The Unraveling of String Theory

Two new books argue that the hottest idea in physics is just a passing fad

  • ILLUSTRATION FOR TIME BY SCOTT MENCHIN

    By now, just about everyone has heard of string theory. Even those who don't really understand it--which is to say, just about everyone--know that it's the hottest thing in theoretical physics. Any university that doesn't have at least one string theorist on the payroll is considered a scientific backwater. The public, meanwhile, has been regaled for years with magazine articles breathlessly touting it as "the theory of everything." Brian Greene's 1999 book on the topic, The Elegant Universe, has sold more than a million copies, and his Nova series of the same name has captivated millions of TV viewers.

    But despite its extraordinary popularity among some of the smartest people on the planet, string theory hasn't been embraced by everyone--and now, nearly 30 years after it made its initial splash, some of the doubters are becoming more vocal. Skeptical bloggers have become increasingly critical of the theory, and next month two books will be hitting the shelves to make the point in greater detail. Not Even Wrong, by Columbia University mathematician Peter Woit, and The Trouble with Physics, by Lee Smolin at the Perimeter Institute for Theoretical Physics in Waterloo, Ont., both argue that string theory (or superstring theory, as it is also known) is largely a fad propped up by practitioners who tend to be arrogantly dismissive of anyone who dare suggest that the emperor has no clothes.

    There were good reasons for the theory's appeal when it first emerged in the late 1970s and early '80s. At the time, physicists found themselves facing a crisis: the two most important ideas of 20th century physics, relativity and quantum theory, were known to be fundamentally incompatible. Quantum theory describes the universe as intrinsically discontinuous: energy, for example, can come in bits just so small, but no smaller. Relativity treats time and space and gravity as a smooth, unbroken continuum. Each theory has its purposes, and they usually don't overlap. But when dealing with very large masses or time periods that are infinitesimally small, like the core of a black hole or the first moments after the Big Bang, neither quite works.

    The answer, argued theorists John Schwartz of Caltech and Michael Green of Cambridge University, was to think of the basic units of matter and energy not as particles but as minuscule, vibrating loops and snippets of stuff resembling string, which turn out to exist not just in our familiar four dimensions of space and time but in 10 or more dimensions. Bizarre as it seemed, this scheme appeared on first blush to explain why particles have the characteristics they do. As a side benefit, it also included a quantum version of gravity and thus of relativity. Just as important, nobody had a better idea. So lots of physicists, including Woit and Smolin, began working on it.

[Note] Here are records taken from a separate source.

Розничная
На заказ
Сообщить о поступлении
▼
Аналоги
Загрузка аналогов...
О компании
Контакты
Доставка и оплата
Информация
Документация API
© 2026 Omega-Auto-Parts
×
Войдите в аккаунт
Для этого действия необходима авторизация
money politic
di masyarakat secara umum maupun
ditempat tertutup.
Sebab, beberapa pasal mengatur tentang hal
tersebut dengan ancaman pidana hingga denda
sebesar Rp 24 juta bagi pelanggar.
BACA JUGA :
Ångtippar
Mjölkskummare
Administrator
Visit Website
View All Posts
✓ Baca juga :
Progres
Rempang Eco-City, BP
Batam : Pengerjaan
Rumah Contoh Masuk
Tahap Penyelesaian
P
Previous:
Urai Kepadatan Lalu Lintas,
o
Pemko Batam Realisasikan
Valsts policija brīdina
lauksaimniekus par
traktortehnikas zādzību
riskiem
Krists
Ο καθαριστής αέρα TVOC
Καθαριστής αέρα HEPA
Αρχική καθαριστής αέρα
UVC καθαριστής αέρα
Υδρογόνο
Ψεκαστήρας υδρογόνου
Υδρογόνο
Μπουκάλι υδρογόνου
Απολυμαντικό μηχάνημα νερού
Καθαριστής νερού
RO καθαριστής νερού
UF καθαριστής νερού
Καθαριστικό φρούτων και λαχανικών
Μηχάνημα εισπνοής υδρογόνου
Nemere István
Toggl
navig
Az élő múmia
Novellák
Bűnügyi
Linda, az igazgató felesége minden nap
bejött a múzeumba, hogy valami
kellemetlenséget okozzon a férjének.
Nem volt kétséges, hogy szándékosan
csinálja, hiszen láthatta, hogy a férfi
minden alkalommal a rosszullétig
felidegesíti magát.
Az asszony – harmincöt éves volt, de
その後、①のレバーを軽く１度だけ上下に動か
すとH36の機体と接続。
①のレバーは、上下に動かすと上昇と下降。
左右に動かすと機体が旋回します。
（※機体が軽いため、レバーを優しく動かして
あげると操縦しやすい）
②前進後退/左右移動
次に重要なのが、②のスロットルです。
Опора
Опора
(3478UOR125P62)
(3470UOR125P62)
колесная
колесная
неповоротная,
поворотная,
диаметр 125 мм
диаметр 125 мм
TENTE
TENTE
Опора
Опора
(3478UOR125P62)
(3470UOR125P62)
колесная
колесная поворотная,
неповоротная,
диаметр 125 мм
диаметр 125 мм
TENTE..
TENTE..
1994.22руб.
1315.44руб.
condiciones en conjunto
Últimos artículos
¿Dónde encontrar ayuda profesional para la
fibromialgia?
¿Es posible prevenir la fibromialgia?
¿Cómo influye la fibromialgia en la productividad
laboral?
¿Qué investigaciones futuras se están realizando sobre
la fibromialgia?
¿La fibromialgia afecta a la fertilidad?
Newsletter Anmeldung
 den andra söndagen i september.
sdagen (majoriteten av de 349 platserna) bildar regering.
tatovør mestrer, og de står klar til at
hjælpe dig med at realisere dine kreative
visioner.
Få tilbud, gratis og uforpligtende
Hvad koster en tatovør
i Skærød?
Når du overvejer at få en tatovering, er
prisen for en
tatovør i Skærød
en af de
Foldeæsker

    Since then, however, superstrings have proved a lot more complex than anyone expected. The mathematics is excruciatingly tough, and when problems arise, the solutions often introduce yet another layer of complexity. Indeed, one of the theory's proponents calls the latest of many string-theory refinements "a Rube Goldberg contraption." Complexity isn't necessarily the kiss of death in physics, but in this case the new, improved theory posits a nearly infinite number of different possible universes, with no way of showing that ours is more likely than any of the others.